* Problem requirements
Go line by line through the records below. Copy whichever lines contain the string "blob".

(Source texts of formatted documents)
:::
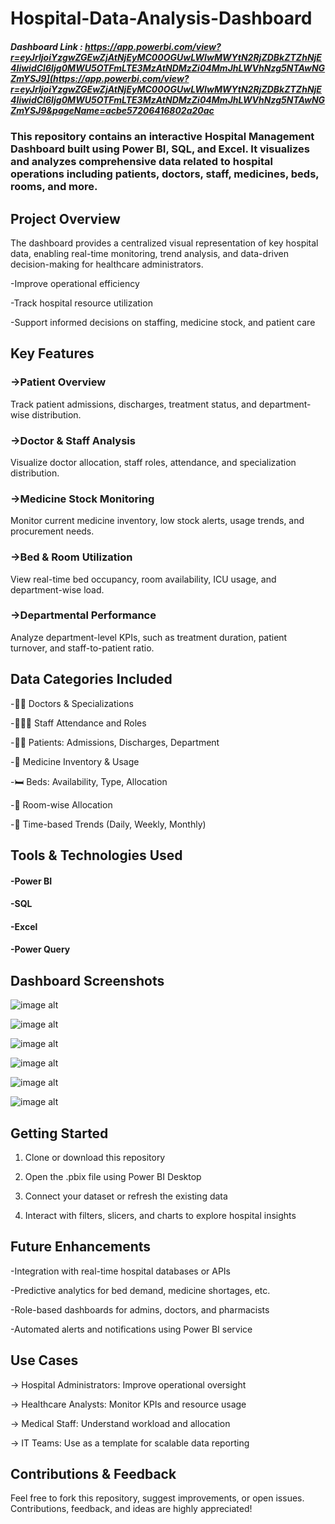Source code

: 
# Hospital-Data-Analysis-Dashboard

##### Dashboard Link : https://app.powerbi.com/view?r=eyJrIjoiYzgwZGEwZjAtNjEyMC00OGUwLWIwMWYtN2RjZDBkZTZhNjE4IiwidCI6Ijg0MWU5OTFmLTE3MzAtNDMzZi04MmJhLWVhNzg5NTAwNGZmYSJ9](https://app.powerbi.com/view?r=eyJrIjoiYzgwZGEwZjAtNjEyMC00OGUwLWIwMWYtN2RjZDBkZTZhNjE4IiwidCI6Ijg0MWU5OTFmLTE3MzAtNDMzZi04MmJhLWVhNzg5NTAwNGZmYSJ9&pageName=acbe57206416802a20ac


### This repository contains an interactive Hospital Management Dashboard built using Power BI, SQL, and Excel. It visualizes and analyzes comprehensive data related to hospital operations including patients, doctors, staff, medicines, beds, rooms, and more.

## Project Overview

The dashboard provides a centralized visual representation of key hospital data, enabling real-time monitoring, trend analysis, and data-driven decision-making for healthcare administrators.

-Improve operational efficiency

-Track hospital resource utilization

-Support informed decisions on staffing, medicine stock, and patient care


## Key Features

### ->Patient Overview
Track patient admissions, discharges, treatment status, and department-wise distribution.

### ->Doctor & Staff Analysis
Visualize doctor allocation, staff roles, attendance, and specialization distribution.

### ->Medicine Stock Monitoring
Monitor current medicine inventory, low stock alerts, usage trends, and procurement needs.

### ->Bed & Room Utilization
View real-time bed occupancy, room availability, ICU usage, and department-wise load.

### ->Departmental Performance
Analyze department-level KPIs, such as treatment duration, patient turnover, and staff-to-patient ratio.

## Data Categories Included

-👨‍⚕️ Doctors & Specializations

-🧑‍🤝‍🧑 Staff Attendance and Roles

-🧍‍♂️ Patients: Admissions, Discharges, Department

-💊 Medicine Inventory & Usage

-🛏️ Beds: Availability, Type, Allocation

-🏨 Room-wise Allocation

-📅 Time-based Trends (Daily, Weekly, Monthly)

## Tools & Technologies Used

#### -Power BI

#### -SQL
#### -Excel
#### -Power Query

## Dashboard Screenshots



![image alt](https://github.com/Amitkmr948/Hospital-data-analysis-dashboard/blob/6349daa1502927da45c6aa6c9cfe720463a38ff0/assets/Home_page.png)

![image alt](https://github.com/Amitkmr948/Hospital-data-analysis-dashboard/blob/6349daa1502927da45c6aa6c9cfe720463a38ff0/assets/Overview_page.png)

![image alt](https://github.com/Amitkmr948/Hospital-data-analysis-dashboard/blob/6349daa1502927da45c6aa6c9cfe720463a38ff0/assets/Patient_page.png)

![image alt](https://github.com/Amitkmr948/Hospital-data-analysis-dashboard/blob/6349daa1502927da45c6aa6c9cfe720463a38ff0/assets/Doctor_page.png)

![image alt](https://github.com/Amitkmr948/Hospital-data-analysis-dashboard/blob/6349daa1502927da45c6aa6c9cfe720463a38ff0/assets/Info_page.png)

![image alt](https://github.com/Amitkmr948/Hospital-data-analysis-dashboard/blob/6349daa1502927da45c6aa6c9cfe720463a38ff0/assets/Finance_page.png)

## Getting Started
1. Clone or download this repository

2. Open the .pbix file using Power BI Desktop

3. Connect your dataset or refresh the existing data

4. Interact with filters, slicers, and charts to explore hospital insights

## Future Enhancements

-Integration with real-time hospital databases or APIs

-Predictive analytics for bed demand, medicine shortages, etc.

-Role-based dashboards for admins, doctors, and pharmacists

-Automated alerts and notifications using Power BI service

## Use Cases
-> Hospital Administrators: Improve operational oversight

-> Healthcare Analysts: Monitor KPIs and resource usage

-> Medical Staff: Understand workload and allocation

-> IT Teams: Use as a template for scalable data reporting

## Contributions & Feedback
Feel free to fork this repository, suggest improvements, or open issues.
Contributions, feedback, and ideas are highly appreciated!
:::
* Solution
![image alt](https://github.com/Amitkmr948/Hospital-data-analysis-dashboard/blob/6349daa1502927da45c6aa6c9cfe720463a38ff0/assets/Home_page.png)
![image alt](https://github.com/Amitkmr948/Hospital-data-analysis-dashboard/blob/6349daa1502927da45c6aa6c9cfe720463a38ff0/assets/Overview_page.png)
![image alt](https://github.com/Amitkmr948/Hospital-data-analysis-dashboard/blob/6349daa1502927da45c6aa6c9cfe720463a38ff0/assets/Patient_page.png)
![image alt](https://github.com/Amitkmr948/Hospital-data-analysis-dashboard/blob/6349daa1502927da45c6aa6c9cfe720463a38ff0/assets/Doctor_page.png)
![image alt](https://github.com/Amitkmr948/Hospital-data-analysis-dashboard/blob/6349daa1502927da45c6aa6c9cfe720463a38ff0/assets/Info_page.png)
![image alt](https://github.com/Amitkmr948/Hospital-data-analysis-dashboard/blob/6349daa1502927da45c6aa6c9cfe720463a38ff0/assets/Finance_page.png)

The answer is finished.